Willis took the stand after her former friend, Robin Bryant-Yeartie, testified that Willis and Wade began a romantic relationship in 2019, before Willis hired him in November 2021. She said that it continued until she and Willis last spoke in 2022, just before they had a falling out.
The timeline that Bryant-Yeartie outlined could be pivotal for the defense’s efforts to derail the case against Trump and his co-defendants. If the defense can establish that Willis and Wade began a romance before he was hired, it would help the argument that they should be disqualified from the case for a conflict of interest.
The defense is arguing Willis had hired Wade because they would both benefit financially. Wade has been paid more than $650,000 since being hired, and defense lawyers say he charged thousands of dollars to his credit cards for vacations with Willis. She says she reimbursed him in cash for the trips.
Bryant-Yeartie said she had “no doubt” about the timing of the romantic relationship and had seen “hugging, kissing,” and “just affection” between Willis and Wade as early as 2019.
But Willis and Wade both testified that their romance began in early 2022, after Willis had hired him as a special prosecutor, and well after they had first met, at a judicial conference in 2019. Both said that their relationship ended in the summer of 2023, around the same time Trump and his co-defendants were indicted.
Willis’ temper sometimes flared while under aggressive questioning about her personal life. When Merchant suggested that Willis had lived with Wade for a time, Willis shouted “It’s a lie,” prompting the judge, Scott McAfee, to order a short break in the proceedings.
But she also peppered her testimony with folksy observations about relationships. Explaining the timing of her breakup with Wade, she said men think a relationship ends when sexual relations do, but women don’t consider a relationship to be over until the final “tough conversation.”
She also said that she and Wade had often fought over her desire to pay her own way. It was wise, she said, for women to keep large sums of cash at home for emergencies; she added that she always carried $200 on a date in case it went badly.
“I don’t need anything from a man,” Willis said. “A man is not a plan — a man is a companion.”

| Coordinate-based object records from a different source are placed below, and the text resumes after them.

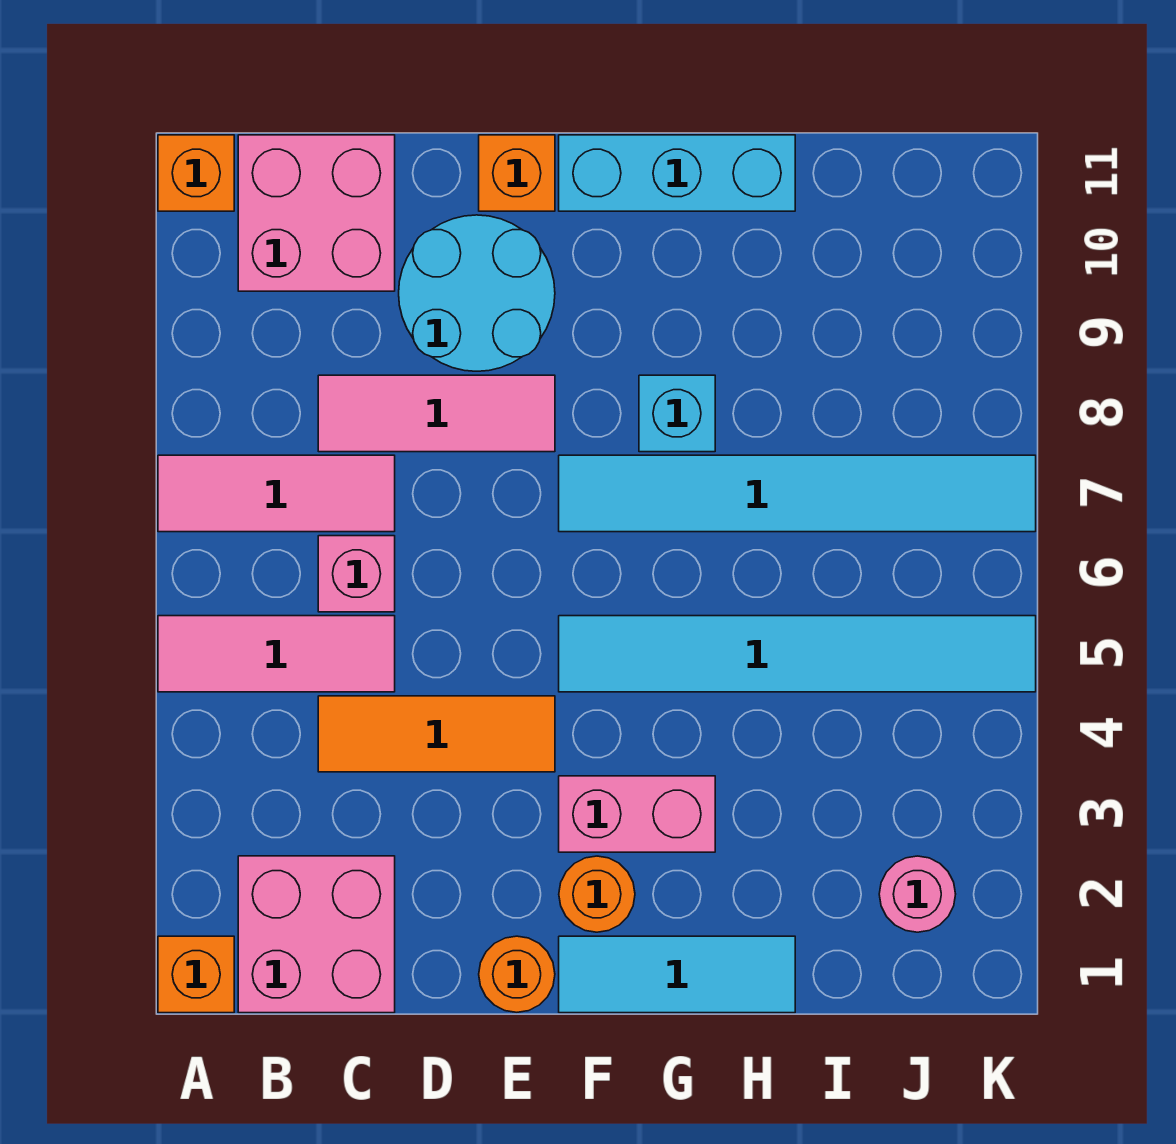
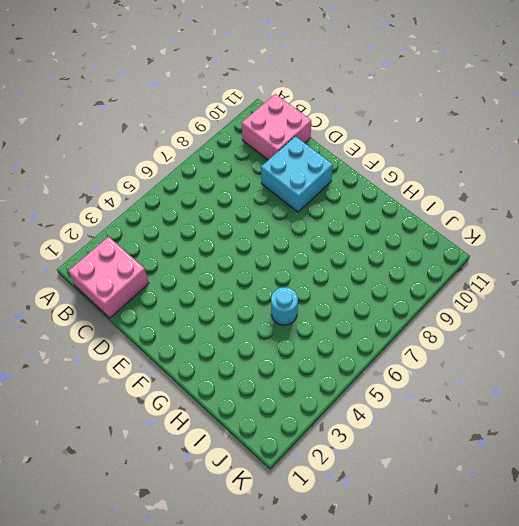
cyan 2x2 brick [261,136,333,212] -> cyan 2x2 round brick [399,215,555,371]
cyan 1x1 round brick [271,287,298,325] -> cyan 1x6 tile [559,616,1036,692]
none -> orange 1x1 brick [158,936,234,1013]
none -> pink 1x3 tile [158,616,395,692]
none -> pink 1x3 tile [158,455,395,532]

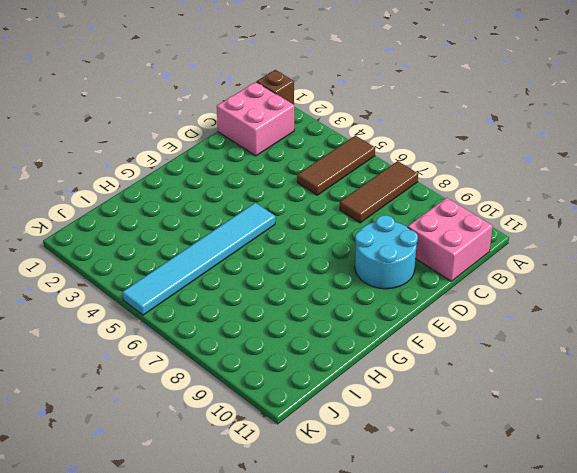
brown 1x1 brick [257,70,294,105] -> orange 1x1 brick [158,936,234,1013]
brown 1x3 tile [297,136,375,195] -> pink 1x3 tile [158,616,395,692]
brown 1x3 tile [340,161,418,223] -> pink 1x3 tile [158,455,395,532]
none -> orange 1x1 brick [158,135,234,211]
none -> orange 1x3 tile [318,696,555,772]
none -> pink 1x1 brick [318,536,395,612]

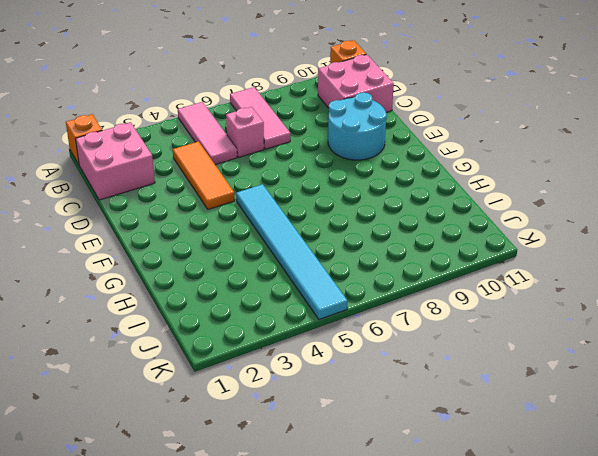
none -> pink 1x3 tile [318,375,555,452]
none -> orange 1x1 round brick [479,936,555,1012]
none -> orange 1x1 brick [479,135,555,211]

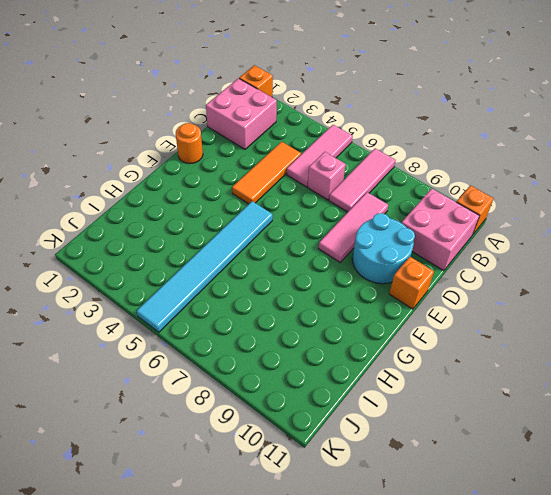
none -> cyan 1x3 tile [559,936,795,1013]
none -> orange 1x1 round brick [559,856,635,932]
none -> pink 1x2 brick [559,776,715,852]

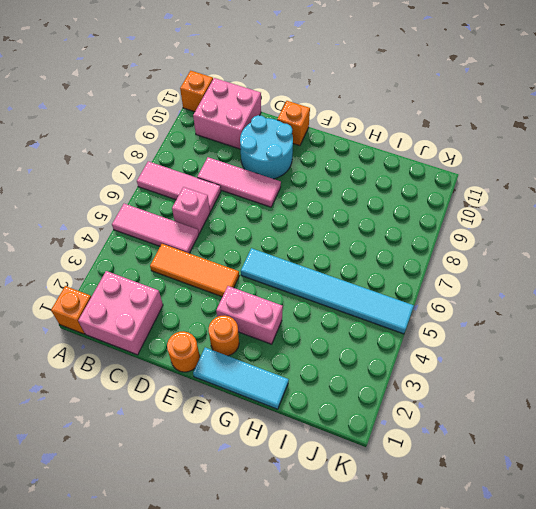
none -> cyan 1x6 tile [559,455,1036,532]
none -> cyan 1x3 brick [559,135,795,211]
none -> cyan 1x1 brick [639,375,715,452]

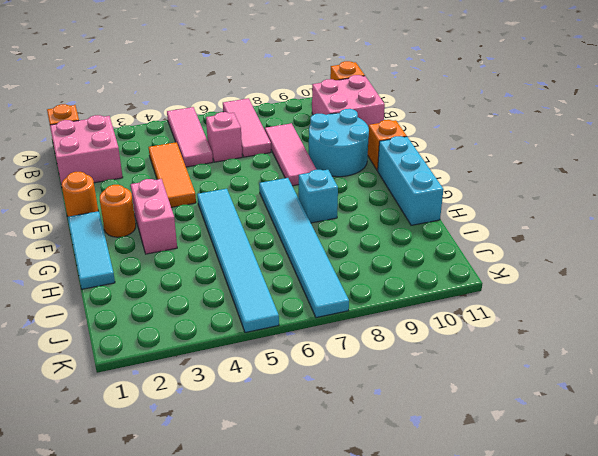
none -> pink 1x1 round brick [879,856,956,932]

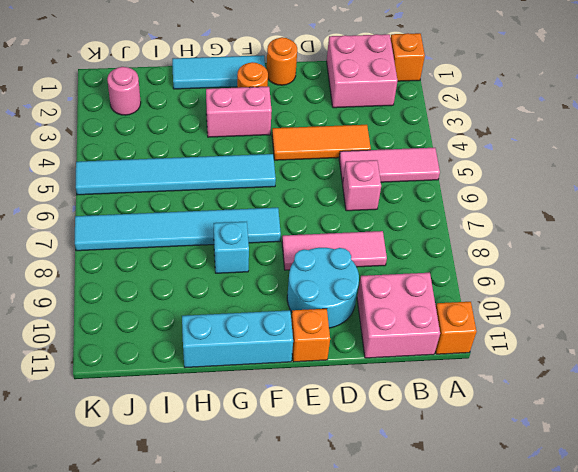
none -> pink 1x3 tile [158,455,395,532]

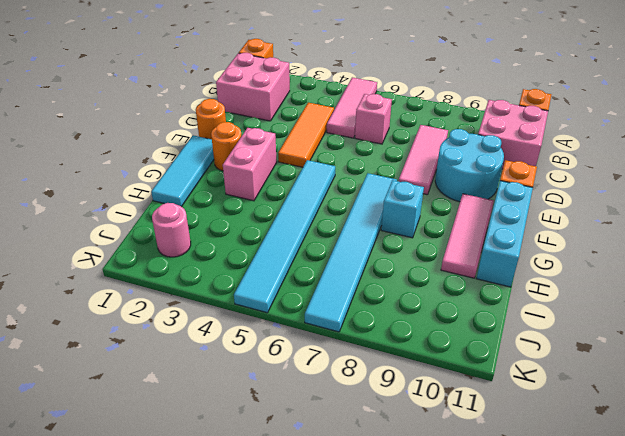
pink 1x3 tile [441,194,494,278] -> pink 1x3 tile moved to [158,455,395,532]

The hearing will continue Friday with further testimony. McAfee, who is overseeing the Trump case, is holding the hearing to determine if there is evidence of a conflict of interest. He has said that even “the appearance of” a conflict could lead to disqualification. Trump and other defendants are also seeking to have the cases against them dismissed, although that seems unlikely to happen.
If Wade and Willis are disqualified, it could upend or at least delay the case, one of four Trump is facing as he tries to secure the Republican presidential nomination and is making the charges against him a central element of his campaign.
Another Georgia prosecutor would have to be assigned to handle the sprawling and politically explosive case in the event of disqualification. That prosecutor could continue the case, make changes — such as adding or dropping charges or defendants — or even drop the case altogether.
The allegations of an improper relationship between the prosecutors have no direct bearing on the merits of the case against Trump and 18 other defendants, who were indicted in August on charges of racketeering and other crimes in connection with a plot to subvert the presidential election results in Georgia and other swing states. Four of the defendants have already pleaded guilty.